PROBLEMS AND TASKS.
**a.** In the passage on Christian mysticism, reproduce the text word for word, starting at "When lesser goods" and ending at "far from him.".
**b.** List every substitute for mysticism that the passage on Christian mysticism names in its opening sentence, keeping each pair of words together as the passage groups them.

READING PASSAGE.
************
This temptation is pernicious, because most of our substitutes for mysticism are good and necessary in themselves: doctrine and theology; moral virtue and good works; sacred music and art; social action and reform. All of these things can support a transcendent relationship with God – but none of them can take its place. They cannot substitute for our spiritual union with God in Christ.
When lesser goods occupy the place of the mystical life, we become spiritually blind. Doctrinal orthodoxy, moral uprightness, and the externals of Church life become substitutes for God’s very presence. Surrounded by the paraphernalia of holiness, we believe we are close to God, when in fact our hearts and souls are far from him.
The Church exists to unite us with God, as partakers of the Divine Life, and every other aspect of our religion serves this ultimate purpose. We must never forget this, in our practice and proclamation of the faith.
The neglect of Christian mysticism has severe consequences. If they are given doctrine and morality with no clear path to union with God, Christians are tempted to seek the very inverse: spirituality without objective truth, mysticism with no moral or intellectual guide rails.
************
RECORD SET.
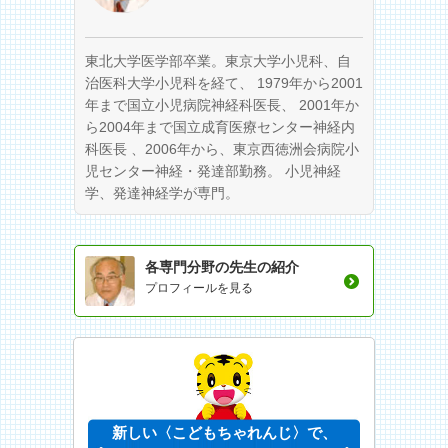
東北大学医学部卒業。東京大学小児科、自
治医科大学小児科を経て、 1979年から2001
年まで国立小児病院神経科医長、 2001年か
ら2004年まで国立成育医療センター神経内
科医長 、2006年から、東京西徳洲会病院小
児センター神経・発達部勤務。 小児神経
学、発達神経学が専門。
各専門分野の先生の紹介
プロフィールを見る
新しい〈こどもちゃれんじ〉で、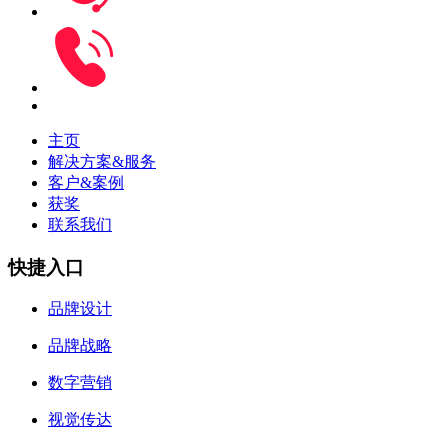
主页
解决方案&服务
客户&案例
获奖
联系我们
快捷入口
品牌设计
品牌战略
数字营销
视觉传达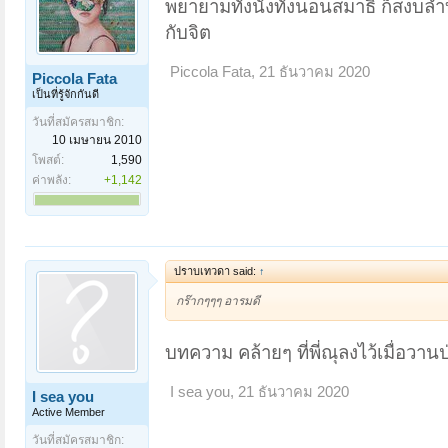
พยายามทั้งนั่งทั้งนอนสมาธิ ก็สงบลำ
กับจิต
Piccola Fata
,
21 ธันวาคม 2020
Piccola Fata
เป็นที่รู้จักกันดี
วันที่สมัครสมาชิก:
10 เมษายน 2010
โพสต์:
1,590
ค่าพลัง:
+1,142
ปราบเทวดา said:
↑
กร๊ากๆๆๆ อารมดี
บทความ คล้ายๆ ที่พี่ณุลงไว้เมื่อวานป่
I sea you
,
21 ธันวาคม 2020
I sea you
Active Member
วันที่สมัครสมาชิก:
************
LIST OF SOLUTIONS.
**a.**
When lesser goods occupy the place of the mystical life, we become spiritually blind. Doctrinal orthodoxy, moral uprightness, and the externals of Church life become substitutes for God’s very presence. Surrounded by the paraphernalia of holiness, we believe we are close to God, when in fact our hearts and souls are far from him.

**b.**
- doctrine and theology
- moral virtue and good works
- sacred music and art
- social action and reform